**YOUR OBJECTIVE**
Leaving out the images, transcribe every record below exactly.

=====

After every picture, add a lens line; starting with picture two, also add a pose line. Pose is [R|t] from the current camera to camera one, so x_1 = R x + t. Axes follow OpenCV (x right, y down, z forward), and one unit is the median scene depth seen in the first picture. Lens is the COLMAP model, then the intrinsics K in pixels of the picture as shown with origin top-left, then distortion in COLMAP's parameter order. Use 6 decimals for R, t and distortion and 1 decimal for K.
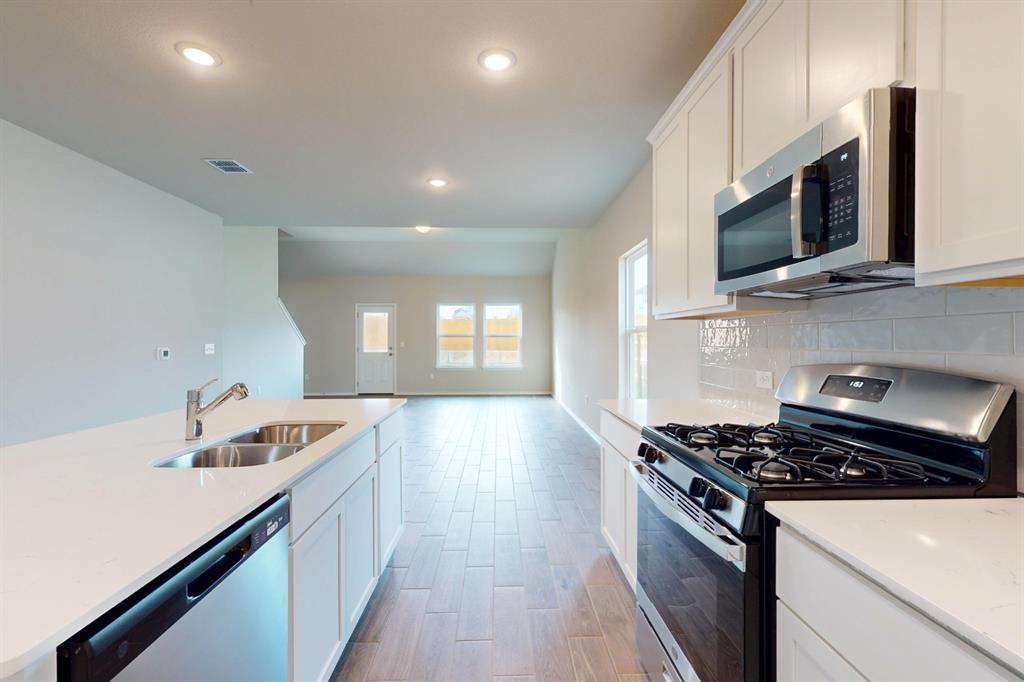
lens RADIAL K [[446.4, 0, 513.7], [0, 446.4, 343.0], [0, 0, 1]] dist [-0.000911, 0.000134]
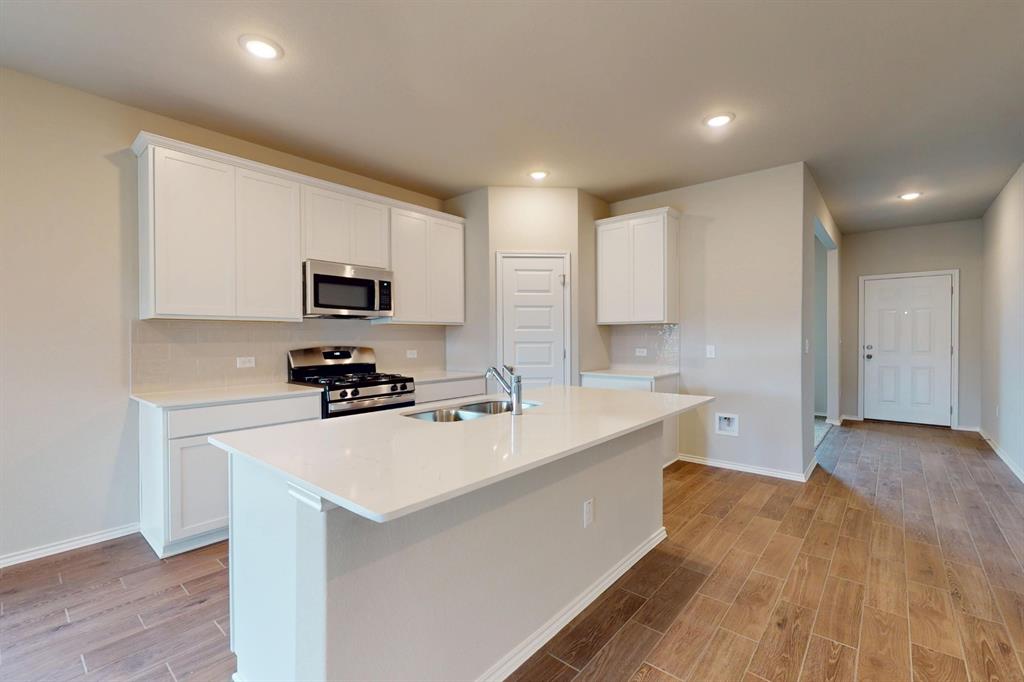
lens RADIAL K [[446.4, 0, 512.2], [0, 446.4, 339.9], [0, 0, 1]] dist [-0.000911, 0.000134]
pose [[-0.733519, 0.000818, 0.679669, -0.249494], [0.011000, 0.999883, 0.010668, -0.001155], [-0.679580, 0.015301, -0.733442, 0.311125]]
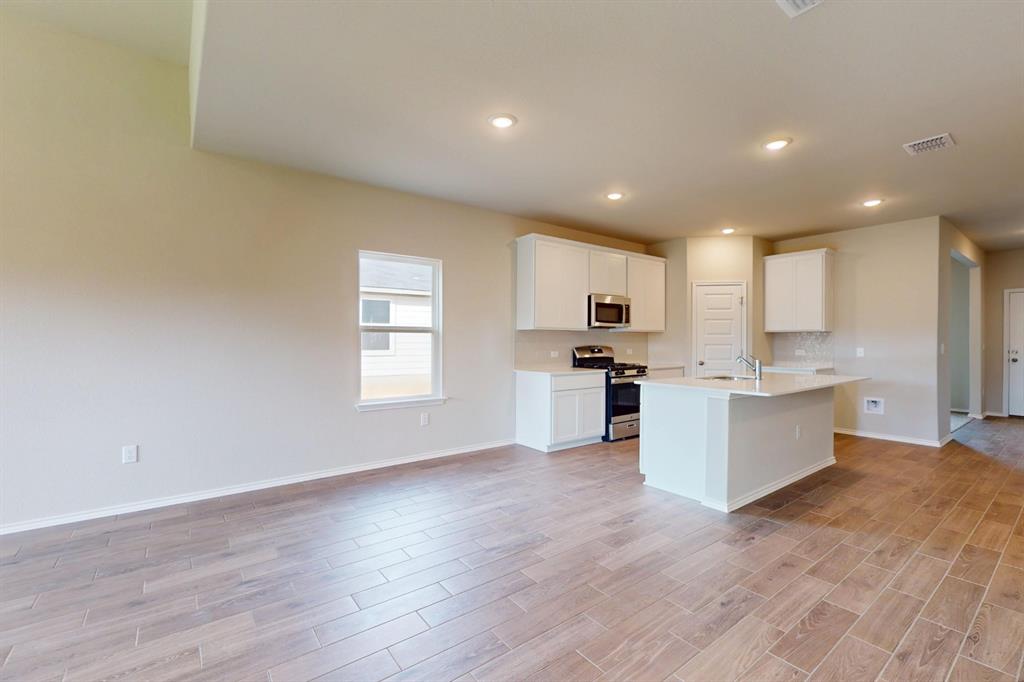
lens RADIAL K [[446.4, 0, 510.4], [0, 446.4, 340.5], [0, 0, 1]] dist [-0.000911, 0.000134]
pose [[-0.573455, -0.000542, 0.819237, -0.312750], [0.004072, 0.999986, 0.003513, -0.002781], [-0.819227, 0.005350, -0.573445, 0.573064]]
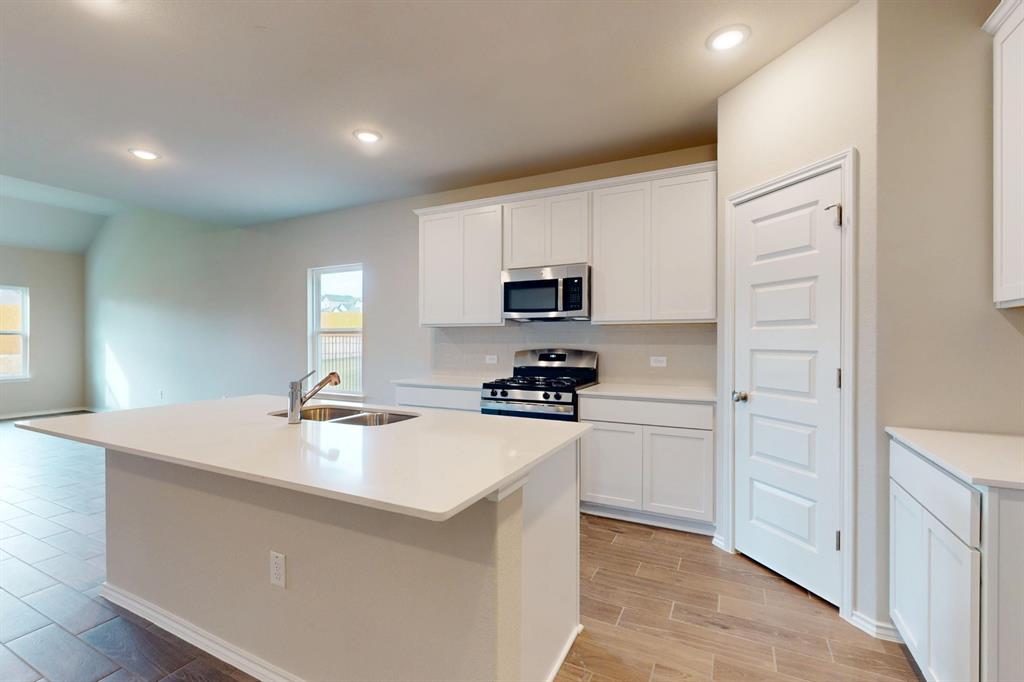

=====

**WRITTEN RESPONSE**
After every picture, add a lens line; starting with picture two, also add a pose line. Pose is [R|t] from the current camera to camera one, so x_1 = R x + t. Axes follow OpenCV (x right, y down, z forward), and one unit is the median scene depth seen in the first picture. Lens is the COLMAP model, then the intrinsics K in pixels of the picture as shown with origin top-left, then distortion in COLMAP's parameter order. Use 6 decimals for R, t and distortion and 1 decimal for K.
lens RADIAL K [[446.4, 0, 513.7], [0, 446.4, 343.0], [0, 0, 1]] dist [-0.000911, 0.000134]
lens RADIAL K [[446.4, 0, 512.2], [0, 446.4, 339.9], [0, 0, 1]] dist [-0.000911, 0.000134]
pose [[-0.733519, 0.000818, 0.679669, -0.249494], [0.011000, 0.999883, 0.010668, -0.001155], [-0.679580, 0.015301, -0.733442, 0.311125]]
lens RADIAL K [[446.4, 0, 510.4], [0, 446.4, 340.5], [0, 0, 1]] dist [-0.000911, 0.000134]
pose [[-0.573455, -0.000542, 0.819237, -0.312750], [0.004072, 0.999986, 0.003513, -0.002781], [-0.819227, 0.005350, -0.573445, 0.573064]]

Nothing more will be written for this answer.